Остров (Кожевников) - страница 266

Главное для них — доказать самим себе, что, я — такой же. «Я согласен стоять в очередях за обоями и селедкой, голосовать и обличать, — согласен, только не изолируйте меня, не расплющивайте гениталии, не разрушайте мозг! Я стану не хуже прочих творить беллетристику во славу побед и свершений. Я в общем-то многое могу, пощадите!»

Где мой огнестрельный палач? Первой пулей укладываю Ведущего. Второй — Заместителя. В дверь сунутся ожидающие экзекуции алкоголики — нарушители так называемых трудовой дисциплины и общественного порядка. Одно попадание — за дверью труп и торопливые шаги. «Все лицом в угол!» Дитя, Атаман — четверо монстров истекают кровью. Это почему-то меня как бы утешает.

Я не волен опустошить обойму: заложники отчаятся на атаку. С этой компанией я, кажется, в расчете. Теперь... Впрочем, Гапон... Я знаю, что его наследник — неполноценен: у ребенка нарушены координация и речь. Жена секретаря обременена психозами, по совокупности которых она — «домохозяйка». Когда, телепатировав очаг вакханалий на территории судоремонтного завода, опьяненный секретарь лавирует между препарированными плавсредствами с лицом, затянутым паутиной безвольной шевелюры, я реминисцирую спринт благородного попа и вновь поворачиваюсь к современнику: «Так это ты ангажировал вакансию Фивейского?..» Собачьи глаза расширены. В улье остались два близнеца.

Я открываю дверь. Свидетели прячутся в чертогах. Стрекочут запоры. Время иссякает. Уже наверняка выслана группа захвата. Меняю арсенал, не забыв про братишек в отслужившем блоке.

Кормящий не учел, что вторая дверь резиденции открывается вовнутрь. Выбиваю преграду плечом и бедром и кувырком избегаю графина и транзистора. «Выходи!» — Он у дверей логова Панча. «Скажи, чтоб открыл». — «Откройте, пожалуйста, сейчас же!» Молчание. Простреленный мафиози взмахивает рукой в поисках убийцы. Пуля проторила картонную дверь. В кабинете — движение. Дверь, увы, открывается наружу.

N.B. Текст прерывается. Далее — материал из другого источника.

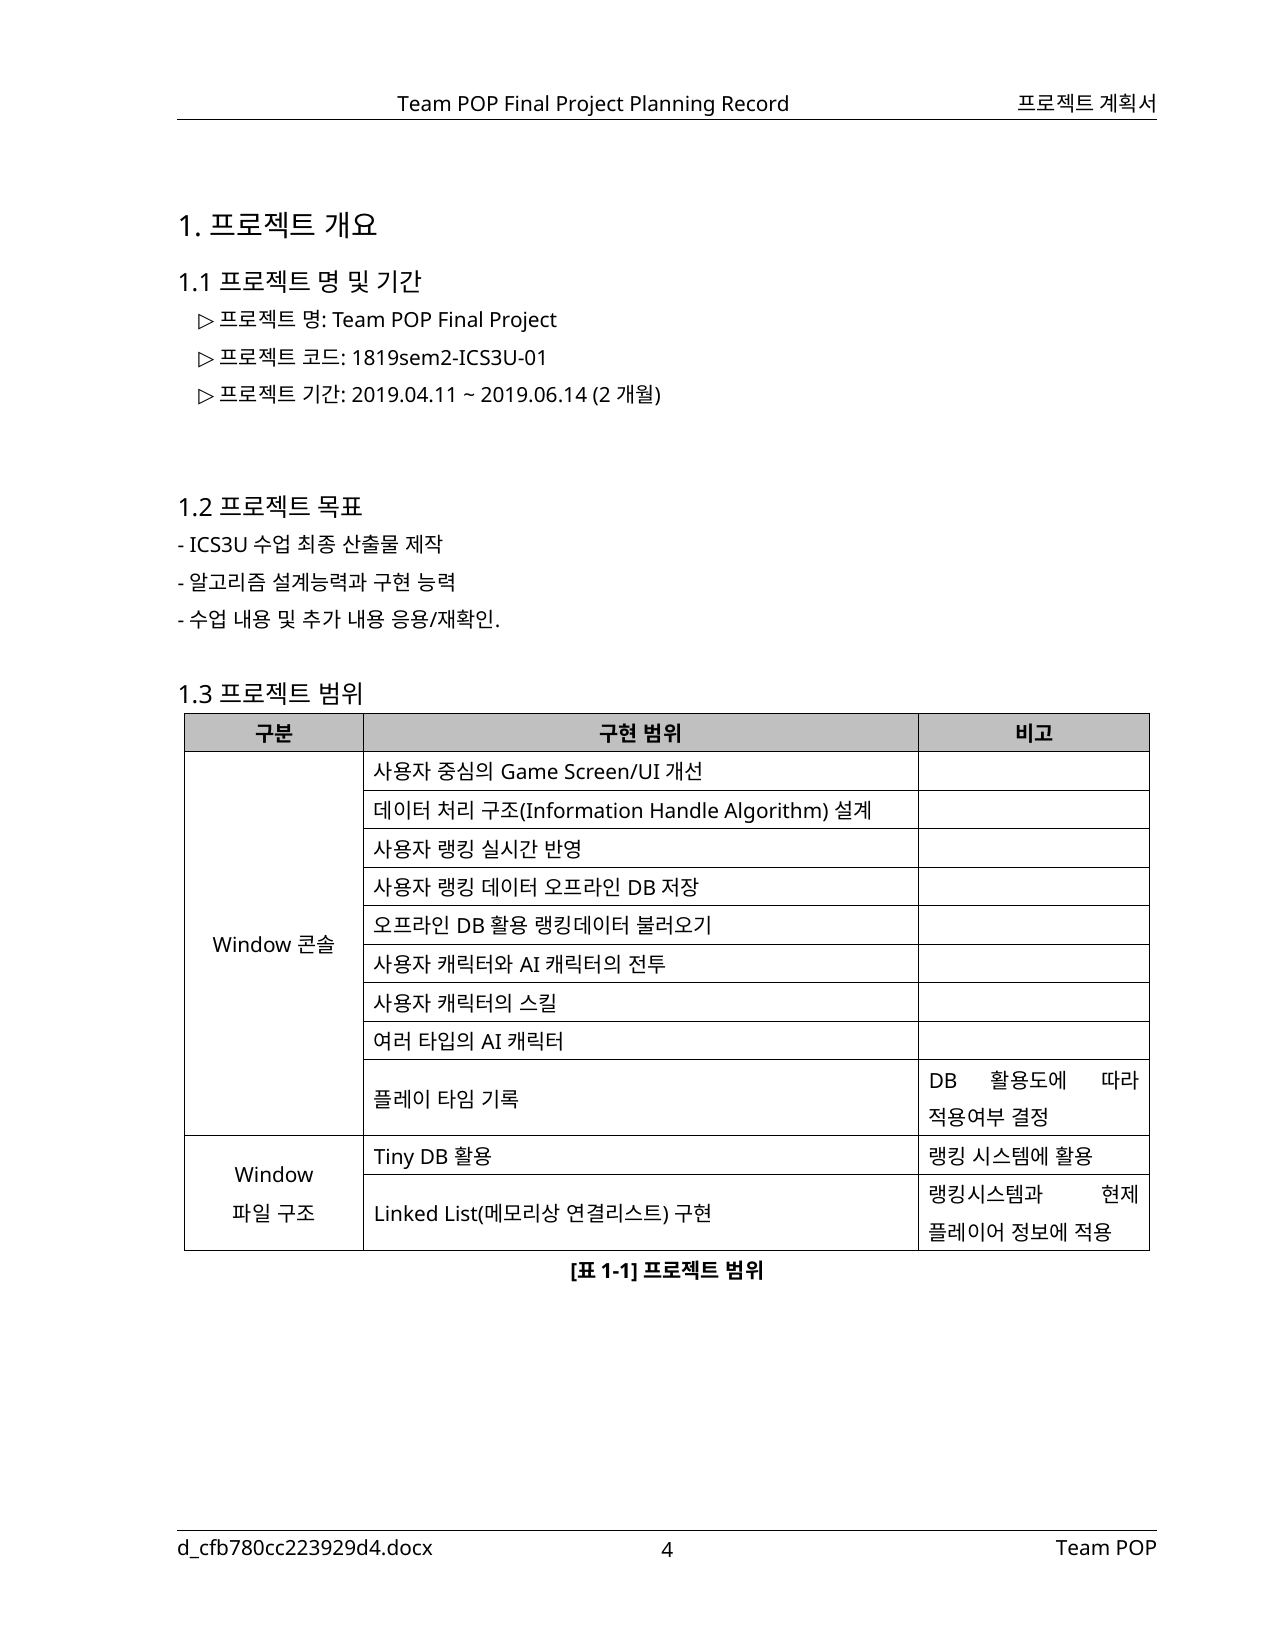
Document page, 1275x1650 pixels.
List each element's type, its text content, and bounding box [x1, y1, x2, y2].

Приходится тратить выстрел на замок. Вход свободен! Главный инженер на карнизе. Тем лучше. Вполоборота — молящее лицо. Попадание в торс. Панч цепляется за раму. «Ты оказался самым живучим». Обреченный карабкается обратно. После нажатия курка глаза демонстрируют конфигурацию яблок. На подоконник поступает сюрреалистический омлет.

Я отказался предстать традиционной жертвой. В коридоре цокот сапог. Все или продолжить? Лучше все. Или нет? Ты упускаешь сюжет! Нет, я устал.


14 февраля. Теплоход. Тайм-аут.

Мне представляется, нежити недооценивают меня как противника. Разная шкала ценностей исключает конкуренцию идеологий. Их идеал — подобие Франкенштейна, поскольку излишний формализм — относить к живым людям функционеров, которые перетасовывают документы моего дела. Они, конечно, не упакованы в гроб, у них даже сокращается сердце, а пока они всего лишь притворились мертвыми, замерли как затаившиеся жучки, чтобы их не раздавили. Подобно лидерам самосожженцев, вассалы бюрократизма обрекают на ту или иную форму гибели очередной конгломерат завороженных, сами же увиливают от летального жара и готовятся спеленать волю новому числу непросветленных.